_EXERCISE DETAILS_:
Each entry should be given again exactly, with any image left out.

━━━━

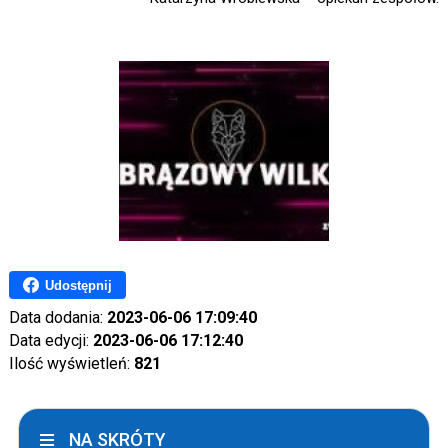
Udostępnij
Data dodania:
2023-06-06 17:09:40
Data edycji:
2023-06-06 17:12:40
Ilość wyświetleń:
821
NA SKRÓTY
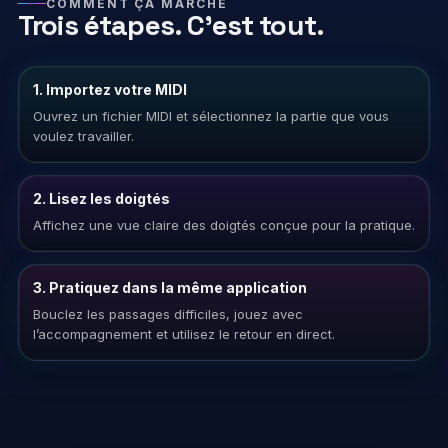
COMMENT ÇA MARCHE
Trois étapes. C’est tout.
1. Importez votre MIDI
Ouvrez un fichier MIDI et sélectionnez la partie que vous
voulez travailler.
2. Lisez les doigtés
Affichez une vue claire des doigtés conçue pour la pratique.
3. Pratiquez dans la même application
Bouclez les passages difficiles, jouez avec
l’accompagnement et utilisez le retour en direct.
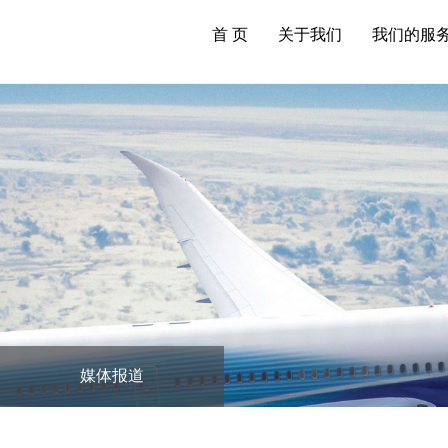
首 页
关于我们
我们的服
媒体报道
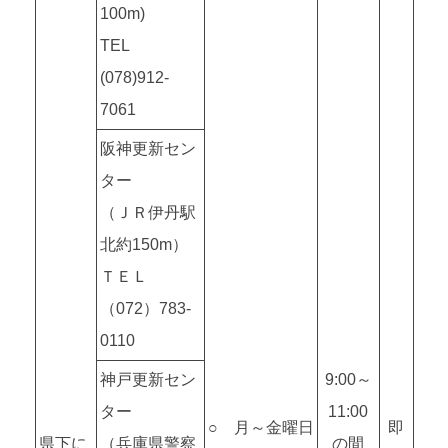
100m)
TEL
(078)912-
7061
阪神更新セン
ター
（ＪＲ伊丹駅
北約150m）
ＴＥＬ
（072）783-
0110
神戸更新セン
9:00～
ター
11:00
○ 月～金曜日
即
県下に
（兵庫県警察
の間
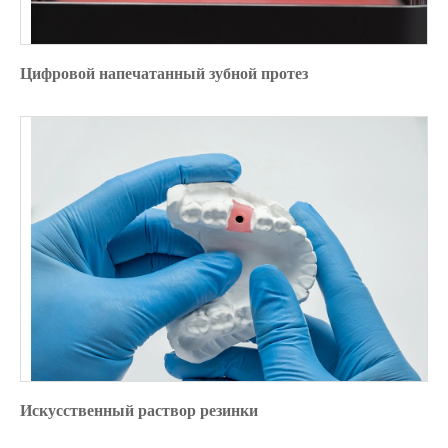
Цифровой напечатанный зубной протез
Искусственный раствор резинки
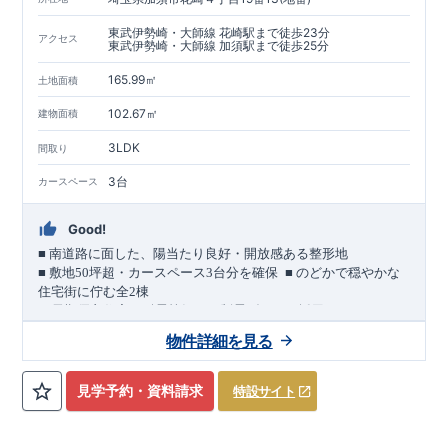
東武伊勢崎・大師線 花崎駅まで徒歩23分
アクセス
東武伊勢崎・大師線 加須駅まで徒歩25分
165.99㎡
土地面積
102.67㎡
建物面積
3LDK
間取り
3台
カースペース
Good!
■
南道路に面した、陽当たり良好・開放感ある整形地
​
■
敷地
50
坪超・カースペース
3
台分を確保
■
のどかで穏やかな
住宅街に佇む全
2
棟
（長期優良住宅／耐震等級３・制震ダンパー採用）
車道
7.0m
南道路
12.0m
（歩道含む・
）に面した、
開放感と陽当
物件詳細を見る
たりに恵まれた立地。
約
12m
超
南北に長い整形地を活かし、
建物南側には
の奥行きが
あり、
採光・通風・プライバシー性にも配慮した敷地計画で
見学予約・資料請求
特設サイト
す。
3
■
買物施設が徒歩圏内
・ローソン 徒歩
分
・ドラッグストアコ
スモス 徒歩約
10
分
・クスリのアオキ 徒歩約
10
分
・ビバモール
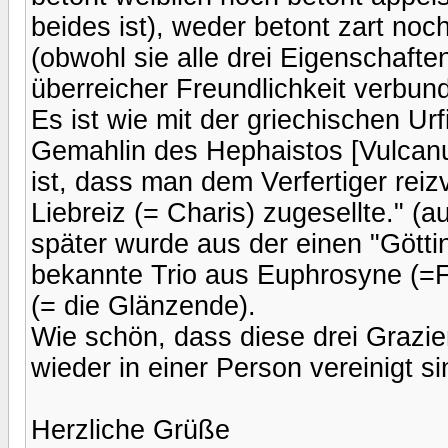
beides ist), weder betont zart noc
(obwohl sie alle drei Eigenschaften 
überreicher Freundlichkeit verbun
Es ist wie mit der griechischen Urf
Gemahlin des Hephaistos [Vulcanu
ist, dass man dem Verfertiger reiz
Liebreiz (= Charis) zugesellte." (au
später wurde aus der einen "Götti
bekannte Trio aus Euphrosyne (=Fr
(= die Glänzende).
Wie schön, dass diese drei Grazi
wieder in einer Person vereinigt si
Herzliche Grüße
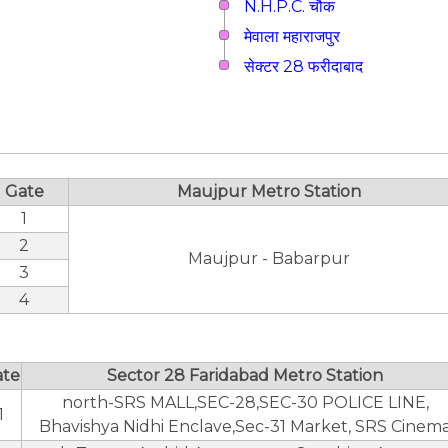
N.H.P.C. चौक
मेवाला महाराजपुर
सेक्टर 28 फरीदाबाद
Gate
Maujpur Metro Station
1
2
Maujpur - Babarpur
3
4
ate
Sector 28 Faridabad Metro Station
north-SRS MALL,SEC-28,SEC-30 POLICE LINE,
1
Bhavishya Nidhi Enclave,Sec-31 Market, SRS Cinem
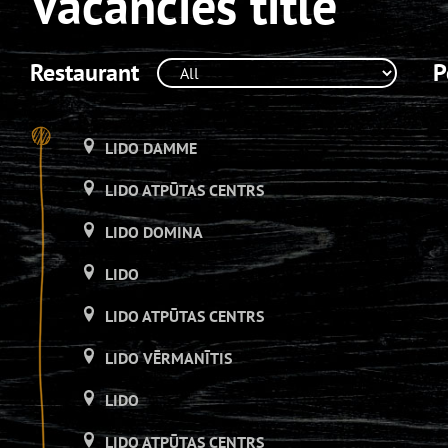
Vacancies title
Restaurant
P
LIDO DAMME
LIDO ATPŪTAS CENTRS
LIDO DOMINA
LIDO
LIDO ATPŪTAS CENTRS
LIDO VĒRMANĪTIS
LIDO
LIDO ATPŪTAS CENTRS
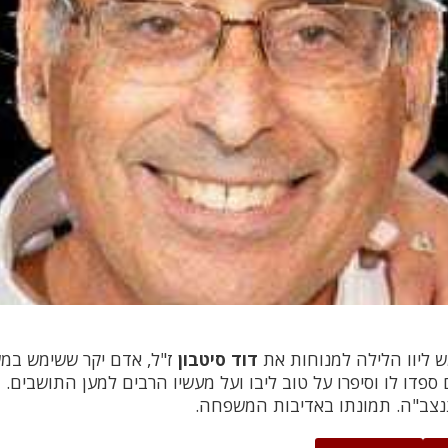
 ליוו הלילה למנוחות את
דוד סיטבון
ז"ל, אדם יקר ששימש במש
 ספדו לו וסיפרו על טוב ליבו ועל מעשיו הרבים למען התושבים. 
תנצב"ה. תמונתו באדיבות המשפחה.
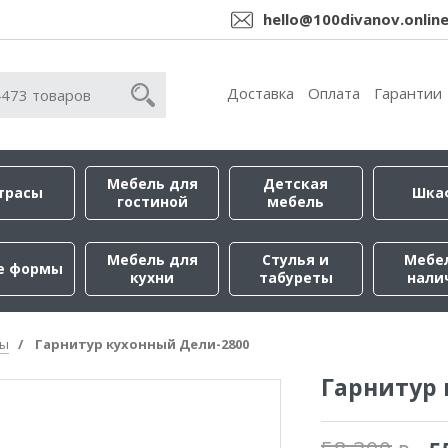
hello@100divanov.onlin
Доставка
Оплата
Гарантии
Мебель для
Детская
трасы
Шка
гостиной
мебель
Мебель для
Стулья и
Мебе
е формы
кухни
табуреты
нали
ры
Гарнитур кухонный Дели-2800
Гарнитур 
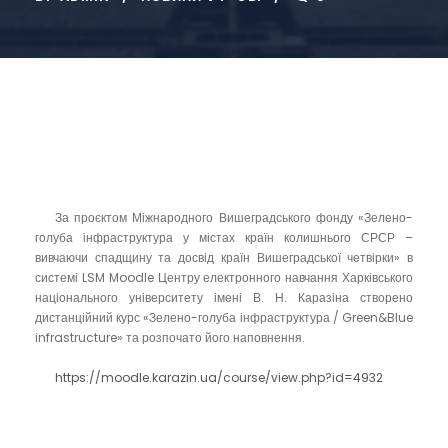
За проєктом Міжнародного Вишеградського фонду «Зелено-
голуба інфраструктура у містах країн колишнього СРСР –
вивчаючи спадщину та досвід країн Вишеградської четвірки» в
системі LSM Moodle Центру електронного навчання Харківського
національного університету імені В. Н. Каразіна створено
дистанційний курс «Зелено-голуба інфраструктура / Green&Blue
infrastructure» та розпочато його наповнення.
https://moodle.karazin.ua/course/view.php?id=4932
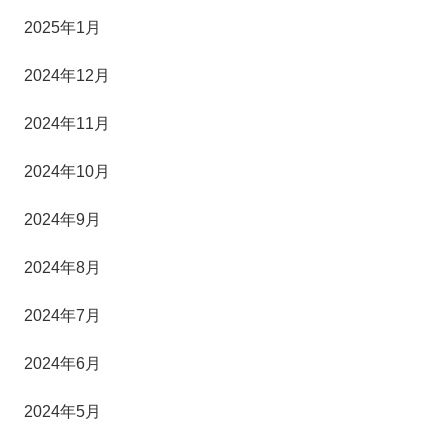
2025年1月
2024年12月
2024年11月
2024年10月
2024年9月
2024年8月
2024年7月
2024年6月
2024年5月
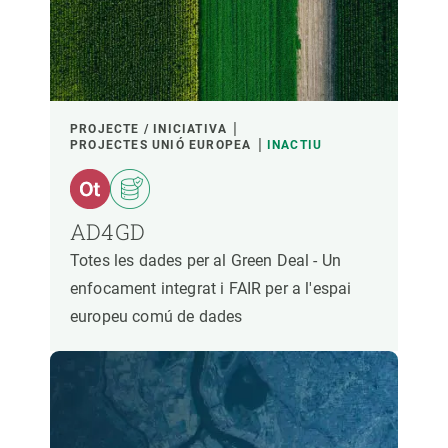
PROJECTE / INICIATIVA
PROJECTES UNIÓ EUROPEA
INACTIU
AD4GD
Totes les dades per al Green Deal - Un
enfocament integrat i FAIR per a l'espai
europeu comú de dades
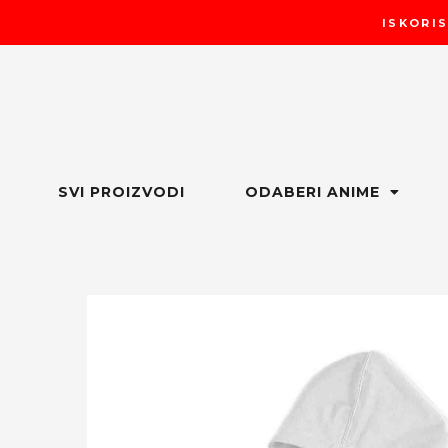
Пређи
ISKORIS
на
садржај
SVI PROIZVODI
ODABERI ANIME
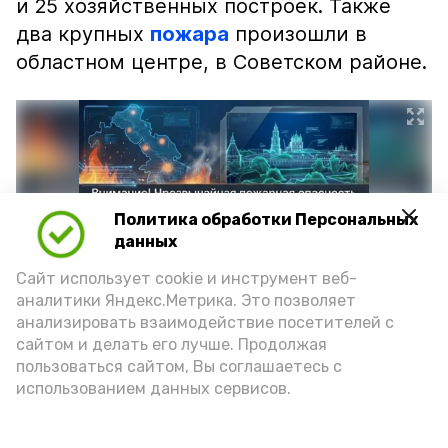
и 25 хозяйственных построек. Также
два крупных
пожара
произошли в
областном центре, в Советском районе.
Политика обработки Персональных
данных
Сайт использует cookie и инструмент веб-
аналитики Яндекс.Метрика. Это позволяет
анализировать взаимодействие посетителей с
сайтом и делать его лучше. Продолжая
Фото: max.ru/mchs_astrakhan
пользоваться сайтом, Вы соглашаетесь с
использованием данных сервисов.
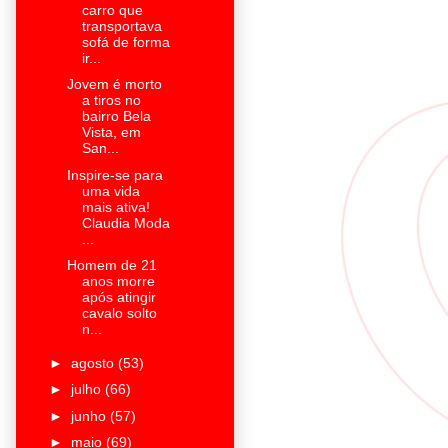
carro que
transportava
sofá de forma
ir...
Jovem é morto
a tiros no
bairro Bela
Vista, em
San...
Inspire-se para
uma vida
mais ativa!
Claudia Moda
...
Homem de 21
anos morre
após atingir
cavalo solto
n...
►
agosto
(53)
►
julho
(66)
►
junho
(57)
►
maio
(69)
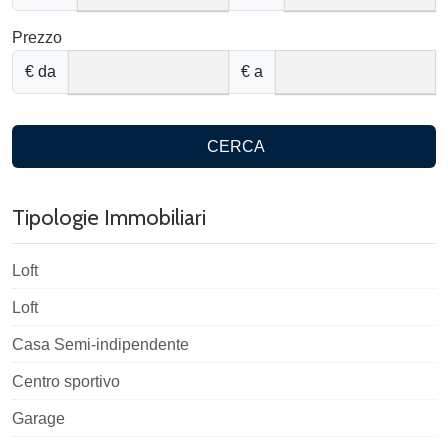
Prezzo
€ da
€ a
CERCA
Tipologie Immobiliari
Loft
Loft
Casa Semi-indipendente
Centro sportivo
Garage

━━━━

_OUTPUT OF THE EXERCISE_:
Udostępnij
Data dodania:
2023-06-06 17:09:40
Data edycji:
2023-06-06 17:12:40
Ilość wyświetleń:
821
NA SKRÓTY
COMMENT ÇA MARCHE
Trois étapes. C’est tout.
1. Importez votre MIDI
Ouvrez un fichier MIDI et sélectionnez la partie que vous
voulez travailler.
2. Lisez les doigtés
Affichez une vue claire des doigtés conçue pour la pratique.
3. Pratiquez dans la même application
Bouclez les passages difficiles, jouez avec
l’accompagnement et utilisez le retour en direct.
首 页
关于我们
我们的服
媒体报道
100m)
TEL
(078)912-
7061
阪神更新セン
ター
（ＪＲ伊丹駅
北約150m）
ＴＥＬ
（072）783-
0110
神戸更新セン
9:00～
ター
11:00
○ 月～金曜日
即
県下に
（兵庫県警察
の間
Цифровой напечатанный зубной протез
Искусственный раствор резинки
東武伊勢崎・大師線 花崎駅まで徒歩23分
アクセス
東武伊勢崎・大師線 加須駅まで徒歩25分
165.99㎡
土地面積
102.67㎡
建物面積
3LDK
間取り
3台
カースペース
Good!
■
南道路に面した、陽当たり良好・開放感ある整形地
​
■
敷地
50
坪超・カースペース
3
台分を確保
■
のどかで穏やかな
住宅街に佇む全
2
棟
（長期優良住宅／耐震等級３・制震ダンパー採用）
車道
7.0m
南道路
12.0m
（歩道含む・
）に面した、
開放感と陽当
物件詳細を見る
たりに恵まれた立地。
約
12m
超
南北に長い整形地を活かし、
建物南側には
の奥行きが
あり、
採光・通風・プライバシー性にも配慮した敷地計画で
見学予約・資料請求
特設サイト
す。
3
■
買物施設が徒歩圏内
・ローソン 徒歩
分
・ドラッグストアコ
スモス 徒歩約
10
分
・クスリのアオキ 徒歩約
10
分
・ビバモール
beides ist), weder betont zart noc
(obwohl sie alle drei Eigenschaften 
überreicher Freundlichkeit verbun
Es ist wie mit der griechischen Urf
Gemahlin des Hephaistos [Vulcanu
ist, dass man dem Verfertiger reiz
Liebreiz (= Charis) zugesellte." (au
später wurde aus der einen "Götti
bekannte Trio aus Euphrosyne (=Fr
(= die Glänzende).
Wie schön, dass diese drei Grazi
wieder in einer Person vereinigt si
Herzliche Grüße
N.H.P.C. चौक
मेवाला महाराजपुर
सेक्टर 28 फरीदाबाद
Gate
Maujpur Metro Station
1
2
Maujpur - Babarpur
3
4
ate
Sector 28 Faridabad Metro Station
north-SRS MALL,SEC-28,SEC-30 POLICE LINE,
1
Bhavishya Nidhi Enclave,Sec-31 Market, SRS Cinem
Vacancies title
Restaurant
P
LIDO DAMME
LIDO ATPŪTAS CENTRS
LIDO DOMINA
LIDO
LIDO ATPŪTAS CENTRS
LIDO VĒRMANĪTIS
LIDO
LIDO ATPŪTAS CENTRS
 ליוו הלילה למנוחות את
דוד סיטבון
ז"ל, אדם יקר ששימש במש
 ספדו לו וסיפרו על טוב ליבו ועל מעשיו הרבים למען התושבים. 
תנצב"ה. תמונתו באדיבות המשפחה.
hello@100divanov.onlin
Доставка
Оплата
Гарантии
Мебель для
Детская
трасы
Шка
гостиной
мебель
Мебель для
Стулья и
Мебе
е формы
кухни
табуреты
нали
ры
Гарнитур кухонный Дели-2800
Гарнитур 
За проєктом Міжнародного Вишеградського фонду «Зелено-
голуба інфраструктура у містах країн колишнього СРСР –
вивчаючи спадщину та досвід країн Вишеградської четвірки» в
системі LSM Moodle Центру електронного навчання Харківського
національного університету імені В. Н. Каразіна створено
дистанційний курс «Зелено-голуба інфраструктура / Green&Blue
infrastructure» та розпочато його наповнення.
https://moodle.karazin.ua/course/view.php?id=4932
2025年1月
2024年12月
2024年11月
2024年10月
2024年9月
2024年8月
2024年7月
2024年6月
2024年5月
PROJECTE / INICIATIVA
PROJECTES UNIÓ EUROPEA
INACTIU
AD4GD
Totes les dades per al Green Deal - Un
enfocament integrat i FAIR per a l'espai
europeu comú de dades
Пређи
ISKORIS
на
садржај
SVI PROIZVODI
ODABERI ANIME
и 25 хозяйственных построек. Также
два крупных
пожара
произошли в
областном центре, в Советском районе.
Политика обработки Персональных
данных
Сайт использует cookie и инструмент веб-
аналитики Яндекс.Метрика. Это позволяет
анализировать взаимодействие посетителей с
сайтом и делать его лучше. Продолжая
Фото: max.ru/mchs_astrakhan
пользоваться сайтом, Вы соглашаетесь с
использованием данных сервисов.
carro que
transportava
sofá de forma
ir...
Jovem é morto
a tiros no
bairro Bela
Vista, em
San...
Inspire-se para
uma vida
mais ativa!
Claudia Moda
...
Homem de 21
anos morre
após atingir
cavalo solto
n...
►
agosto
(53)
►
julho
(66)
►
junho
(57)
►
maio
(69)
Prezzo
€ da
€ a
CERCA
Tipologie Immobiliari
Loft
Loft
Casa Semi-indipendente
Centro sportivo
Garage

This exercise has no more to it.